--- Task to complete ---
In the listing below, find every line with the string "issues" and pull it out.
____________________
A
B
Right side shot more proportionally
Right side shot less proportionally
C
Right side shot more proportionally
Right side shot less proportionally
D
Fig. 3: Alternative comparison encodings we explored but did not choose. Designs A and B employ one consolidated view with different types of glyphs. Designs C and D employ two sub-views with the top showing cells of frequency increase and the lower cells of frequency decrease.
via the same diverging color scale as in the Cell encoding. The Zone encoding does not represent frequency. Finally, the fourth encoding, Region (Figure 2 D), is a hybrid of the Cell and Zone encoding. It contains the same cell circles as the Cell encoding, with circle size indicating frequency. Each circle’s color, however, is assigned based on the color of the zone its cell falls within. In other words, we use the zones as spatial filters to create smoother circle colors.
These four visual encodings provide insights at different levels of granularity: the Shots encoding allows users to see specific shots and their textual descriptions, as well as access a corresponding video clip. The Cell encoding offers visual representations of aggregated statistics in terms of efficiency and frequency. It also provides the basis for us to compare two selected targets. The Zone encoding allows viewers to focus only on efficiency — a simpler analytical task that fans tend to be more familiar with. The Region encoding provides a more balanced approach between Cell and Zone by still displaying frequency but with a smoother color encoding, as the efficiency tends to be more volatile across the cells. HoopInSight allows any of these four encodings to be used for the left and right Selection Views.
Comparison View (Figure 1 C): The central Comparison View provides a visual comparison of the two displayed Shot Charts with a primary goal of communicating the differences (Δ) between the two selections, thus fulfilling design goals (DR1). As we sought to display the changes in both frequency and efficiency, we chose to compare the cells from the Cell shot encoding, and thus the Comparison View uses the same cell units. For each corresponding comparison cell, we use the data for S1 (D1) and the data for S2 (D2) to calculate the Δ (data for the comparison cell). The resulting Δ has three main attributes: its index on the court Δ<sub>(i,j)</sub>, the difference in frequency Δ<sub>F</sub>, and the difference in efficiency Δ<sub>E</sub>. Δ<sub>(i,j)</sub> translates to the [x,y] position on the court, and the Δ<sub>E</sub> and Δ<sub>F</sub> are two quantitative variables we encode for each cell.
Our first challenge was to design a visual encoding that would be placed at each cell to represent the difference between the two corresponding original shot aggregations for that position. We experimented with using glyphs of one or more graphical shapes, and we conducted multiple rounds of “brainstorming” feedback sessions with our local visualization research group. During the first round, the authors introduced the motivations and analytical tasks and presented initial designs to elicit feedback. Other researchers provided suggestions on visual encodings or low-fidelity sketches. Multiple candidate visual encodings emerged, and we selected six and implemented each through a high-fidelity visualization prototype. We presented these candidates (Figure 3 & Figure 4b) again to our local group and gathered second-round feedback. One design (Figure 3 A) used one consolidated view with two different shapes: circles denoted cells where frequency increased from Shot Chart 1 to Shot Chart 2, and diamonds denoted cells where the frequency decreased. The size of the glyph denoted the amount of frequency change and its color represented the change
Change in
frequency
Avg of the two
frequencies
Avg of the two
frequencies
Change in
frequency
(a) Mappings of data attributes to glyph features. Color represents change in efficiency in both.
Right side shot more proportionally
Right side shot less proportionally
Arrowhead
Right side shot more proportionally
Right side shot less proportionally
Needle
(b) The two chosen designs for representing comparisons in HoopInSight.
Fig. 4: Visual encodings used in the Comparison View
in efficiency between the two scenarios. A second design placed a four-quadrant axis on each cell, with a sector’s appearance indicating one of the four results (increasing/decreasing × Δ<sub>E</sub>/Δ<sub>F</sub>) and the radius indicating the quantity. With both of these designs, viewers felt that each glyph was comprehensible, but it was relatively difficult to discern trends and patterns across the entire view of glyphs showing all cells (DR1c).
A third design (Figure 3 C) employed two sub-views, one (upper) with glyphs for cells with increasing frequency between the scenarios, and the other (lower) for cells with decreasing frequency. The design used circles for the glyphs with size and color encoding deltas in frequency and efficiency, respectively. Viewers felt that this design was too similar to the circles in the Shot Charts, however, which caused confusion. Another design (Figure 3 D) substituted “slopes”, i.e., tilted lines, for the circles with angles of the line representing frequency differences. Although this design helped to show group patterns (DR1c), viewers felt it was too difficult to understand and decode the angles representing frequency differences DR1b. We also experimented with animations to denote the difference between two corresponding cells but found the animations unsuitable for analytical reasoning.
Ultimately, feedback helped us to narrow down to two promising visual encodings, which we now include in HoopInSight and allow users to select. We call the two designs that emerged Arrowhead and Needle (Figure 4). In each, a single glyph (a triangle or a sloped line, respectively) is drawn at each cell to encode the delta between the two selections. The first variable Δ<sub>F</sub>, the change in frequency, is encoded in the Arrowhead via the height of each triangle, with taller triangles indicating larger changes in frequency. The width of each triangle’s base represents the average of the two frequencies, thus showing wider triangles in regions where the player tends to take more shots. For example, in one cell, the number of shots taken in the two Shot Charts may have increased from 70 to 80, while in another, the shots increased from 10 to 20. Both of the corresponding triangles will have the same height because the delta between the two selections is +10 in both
____________________
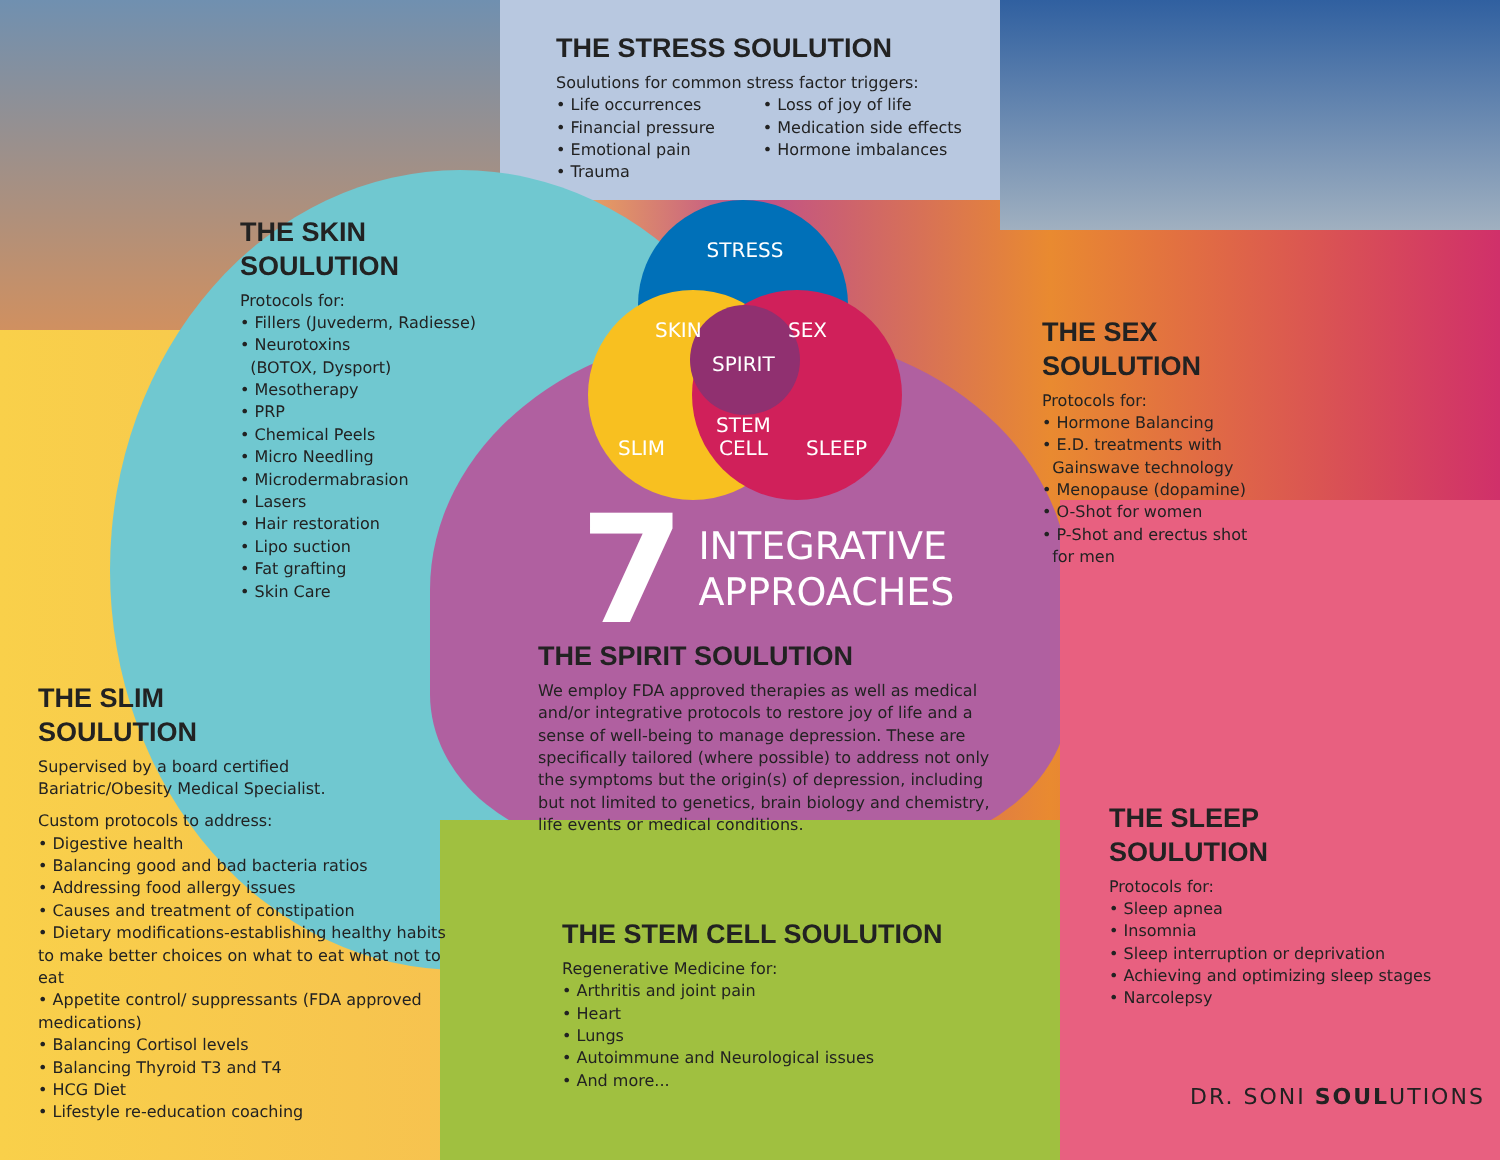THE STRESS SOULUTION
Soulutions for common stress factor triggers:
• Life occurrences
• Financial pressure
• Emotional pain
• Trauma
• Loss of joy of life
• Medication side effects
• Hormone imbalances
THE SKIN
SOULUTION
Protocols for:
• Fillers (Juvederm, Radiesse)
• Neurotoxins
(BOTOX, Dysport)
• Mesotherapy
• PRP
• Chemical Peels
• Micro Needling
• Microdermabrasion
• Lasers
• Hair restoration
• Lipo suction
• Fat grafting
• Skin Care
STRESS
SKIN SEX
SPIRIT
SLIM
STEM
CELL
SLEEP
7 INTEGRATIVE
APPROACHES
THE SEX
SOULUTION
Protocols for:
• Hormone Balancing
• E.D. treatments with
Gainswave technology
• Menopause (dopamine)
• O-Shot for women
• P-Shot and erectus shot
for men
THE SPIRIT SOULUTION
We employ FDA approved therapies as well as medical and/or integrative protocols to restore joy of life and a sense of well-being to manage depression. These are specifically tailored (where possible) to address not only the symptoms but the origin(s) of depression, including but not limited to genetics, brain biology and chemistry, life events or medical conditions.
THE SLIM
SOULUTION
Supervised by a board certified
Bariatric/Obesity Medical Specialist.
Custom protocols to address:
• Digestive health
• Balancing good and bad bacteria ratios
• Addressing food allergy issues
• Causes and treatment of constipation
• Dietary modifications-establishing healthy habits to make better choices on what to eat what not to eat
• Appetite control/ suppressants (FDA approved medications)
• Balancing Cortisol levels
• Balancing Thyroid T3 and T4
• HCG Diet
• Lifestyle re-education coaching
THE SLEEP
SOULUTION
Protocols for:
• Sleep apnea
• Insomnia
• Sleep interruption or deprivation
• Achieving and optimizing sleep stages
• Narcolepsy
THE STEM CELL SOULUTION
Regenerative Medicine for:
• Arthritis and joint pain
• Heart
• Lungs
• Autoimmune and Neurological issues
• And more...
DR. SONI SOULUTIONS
____________________
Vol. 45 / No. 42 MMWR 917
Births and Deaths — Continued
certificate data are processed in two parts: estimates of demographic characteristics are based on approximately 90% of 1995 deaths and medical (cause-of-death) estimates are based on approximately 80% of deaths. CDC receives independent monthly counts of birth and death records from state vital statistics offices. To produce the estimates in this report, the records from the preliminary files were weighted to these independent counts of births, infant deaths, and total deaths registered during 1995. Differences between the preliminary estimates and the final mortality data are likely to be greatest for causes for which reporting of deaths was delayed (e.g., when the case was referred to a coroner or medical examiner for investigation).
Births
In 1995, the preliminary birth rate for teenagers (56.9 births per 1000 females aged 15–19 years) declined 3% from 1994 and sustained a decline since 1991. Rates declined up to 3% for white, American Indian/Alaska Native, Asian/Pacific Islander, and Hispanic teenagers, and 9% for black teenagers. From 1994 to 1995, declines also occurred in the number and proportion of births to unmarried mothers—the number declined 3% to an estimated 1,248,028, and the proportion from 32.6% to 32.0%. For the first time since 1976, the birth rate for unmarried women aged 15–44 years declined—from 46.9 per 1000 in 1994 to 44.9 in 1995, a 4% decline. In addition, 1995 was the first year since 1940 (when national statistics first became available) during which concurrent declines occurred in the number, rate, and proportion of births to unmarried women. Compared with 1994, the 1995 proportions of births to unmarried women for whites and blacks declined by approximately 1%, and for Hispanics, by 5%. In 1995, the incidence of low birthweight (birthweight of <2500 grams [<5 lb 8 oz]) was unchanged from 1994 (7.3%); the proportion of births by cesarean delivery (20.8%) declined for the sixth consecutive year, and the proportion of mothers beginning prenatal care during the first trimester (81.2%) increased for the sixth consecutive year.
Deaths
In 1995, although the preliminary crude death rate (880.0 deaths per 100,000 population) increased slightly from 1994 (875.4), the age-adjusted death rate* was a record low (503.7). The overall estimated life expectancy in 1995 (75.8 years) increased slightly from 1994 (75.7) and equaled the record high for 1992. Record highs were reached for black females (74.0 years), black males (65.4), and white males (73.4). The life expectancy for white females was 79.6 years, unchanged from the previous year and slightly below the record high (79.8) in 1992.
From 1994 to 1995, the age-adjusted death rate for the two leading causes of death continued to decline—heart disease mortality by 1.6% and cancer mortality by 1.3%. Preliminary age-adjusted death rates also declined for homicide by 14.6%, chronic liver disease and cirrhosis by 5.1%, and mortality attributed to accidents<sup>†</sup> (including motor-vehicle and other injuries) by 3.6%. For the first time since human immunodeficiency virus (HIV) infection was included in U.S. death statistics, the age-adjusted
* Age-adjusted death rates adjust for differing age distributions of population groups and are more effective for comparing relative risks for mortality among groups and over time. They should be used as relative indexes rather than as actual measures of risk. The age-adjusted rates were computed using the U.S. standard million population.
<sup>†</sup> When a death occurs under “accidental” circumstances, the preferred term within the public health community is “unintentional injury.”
____________________
--- Output for this exercise ---
• Addressing food allergy issues
• Autoimmune and Neurological issues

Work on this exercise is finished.